In profumeria, una famiglia olfattiva è una categoria che raggruppa le fragranze in base alle caratteristiche dominanti del loro profilo aromatico. Serve a orientare chi sceglie un profumo, aiutandolo a riconoscere stili, sensazioni e affinità olfattive. Tra le principali famiglie olfattive troviamo: floreale, agrumata, legnosa, fougère, orientale e, appunto, ambrata. Quest’ultima è spesso associata a profumi caldi, intensi e persistenti, con una forte componente emozionale.

Cosa sono i profumi ambrati

I profumi ambrati non derivano da una singola materia prima, ma da un accordo olfattivo costruito per evocare una sensazione di calore dorato, morbidezza e profondità. Storicamente, questo accordo si ispira all’ambra grigia, una sostanza rara di origine animale. Oggi l’ambra grigia naturale è estremamente difficile da reperire e molto costosa. Per questo motivo, la profumeria moderna — soprattutto quella artistica e di nicchia — ricrea l’accordo ambrato attraverso una sapiente combinazione di ingredienti.

Le materie prime dell’accordo ambrato

L’accordo ambrato viene generalmente costruito attorno a note dolci, resinose e balsamiche, tra cui: Vaniglia, cremosa e avvolgente Labdano, resinoso e caldo, con sfumature cuoiate Benzoino, morbido e leggermente vanigliato Balsamo del Perù e balsamo del Tolù, ricchi, rotondi e profondi.

Il risultato è una firma olfattiva sensuale e carezzevole, elegante e persistente, spesso associata a profumi intimi e magnetici.

Storia dei profumi ambrati

Il primo vero profumo ambrato della storia è Ambre Antique di François Coty, lanciato nel 1908. Questa creazione segna l’inizio di una nuova tendenza che influenzerà profondamente le fragranze degli anni ’20, rendendo l’accordo ambrato simbolo di lusso e modernità.

Dopo un lungo periodo di minor popolarità, l’ambrato torna protagonista verso la fine degli anni ’80 grazie a marchi di profumeria di nicchia come Maitre Parfumeur et Gantier, Serge Lutens e L’Artisan Parfumeur, che reinterpretano questo accordo in chiave artistica e contemporanea.

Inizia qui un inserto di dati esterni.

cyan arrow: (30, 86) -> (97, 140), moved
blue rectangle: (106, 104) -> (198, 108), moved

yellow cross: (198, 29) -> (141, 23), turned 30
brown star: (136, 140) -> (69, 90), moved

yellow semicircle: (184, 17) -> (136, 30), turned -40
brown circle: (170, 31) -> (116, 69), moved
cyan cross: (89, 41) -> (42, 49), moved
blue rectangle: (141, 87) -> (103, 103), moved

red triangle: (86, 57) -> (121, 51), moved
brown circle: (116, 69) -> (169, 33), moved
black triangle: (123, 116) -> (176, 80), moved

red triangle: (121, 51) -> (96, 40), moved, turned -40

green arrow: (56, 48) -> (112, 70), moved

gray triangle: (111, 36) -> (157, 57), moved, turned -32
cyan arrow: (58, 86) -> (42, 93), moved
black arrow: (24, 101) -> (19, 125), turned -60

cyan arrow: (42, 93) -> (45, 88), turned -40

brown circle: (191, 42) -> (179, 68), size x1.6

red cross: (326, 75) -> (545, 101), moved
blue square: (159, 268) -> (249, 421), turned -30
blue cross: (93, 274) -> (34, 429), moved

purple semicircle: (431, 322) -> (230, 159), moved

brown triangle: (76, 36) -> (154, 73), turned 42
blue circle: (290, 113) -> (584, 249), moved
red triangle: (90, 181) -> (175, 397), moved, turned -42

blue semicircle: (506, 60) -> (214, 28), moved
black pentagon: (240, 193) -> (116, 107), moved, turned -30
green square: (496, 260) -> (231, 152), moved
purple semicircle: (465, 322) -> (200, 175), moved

Tra i profumi ambrati più celebri dei giorni nostri spicca Alien di Thierry Mugler, che ha reso questo stile riconoscibile anche al grande pubblico.

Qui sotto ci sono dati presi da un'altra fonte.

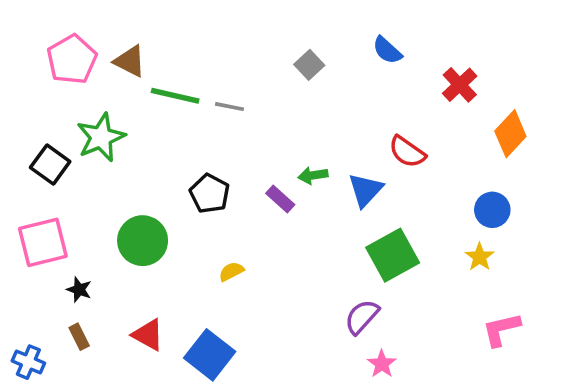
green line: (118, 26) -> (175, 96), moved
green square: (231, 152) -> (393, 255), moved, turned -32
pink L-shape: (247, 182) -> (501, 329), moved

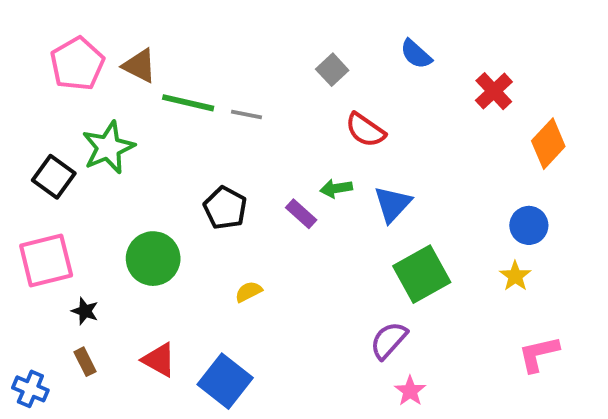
red semicircle: (407, 152) -> (365, 130), moved

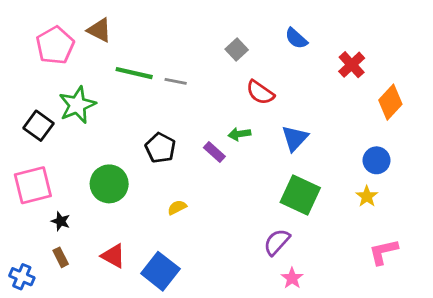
brown triangle: (139, 66) -> (99, 30), moved
blue triangle: (393, 204) -> (295, 138), moved
green square: (422, 274) -> (300, 195), turned -36

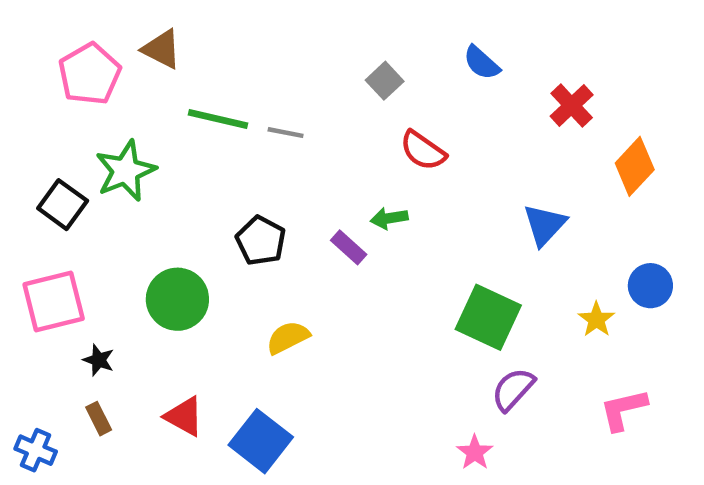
blue triangle: (295, 138) -> (545, 225), moved
blue circle: (377, 160) -> (650, 286), moved
yellow semicircle: (177, 207) -> (288, 338), size x1.4
purple semicircle: (277, 242) -> (513, 389), moved

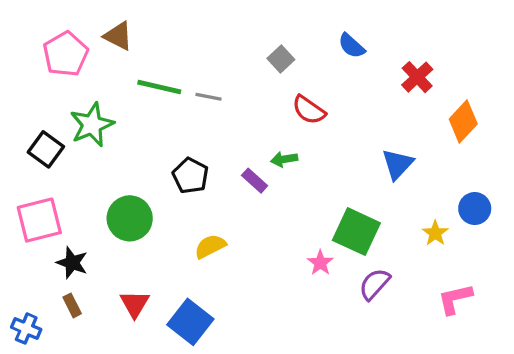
black star: (99, 360) -> (72, 263), size x1.4
red triangle: (184, 416) -> (135, 304), turned 32
pink star: (475, 452) -> (320, 263), moved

Ambra grigia e ambra vegetale: facciamo chiarezza

È importante non confondere l’ambra grigia — o gli accordi ambrati che la evocano — con l’ambra gialla o vegetale. Quest’ultima è una resina fossile derivata dalla solidificazione di vegetali preistorici e, nonostante il nome, non possiede alcun odore. Il suo utilizzo è principalmente ornamentale, non olfattivo.

Perché i profumi ambrati continuano a sedurre

I profumi ambrati parlano un linguaggio emotivo: sono rassicuranti e intensi, eleganti e sensuali, capaci di lasciare una scia memorabile. Proprio per questo continuano a essere una scelta privilegiata nella profumeria di nicchia e trovano spazio in eventi dedicati alla cultura olfattiva come Snouf, dove passato e contemporaneità si incontrano attraverso le storie dei profumieri.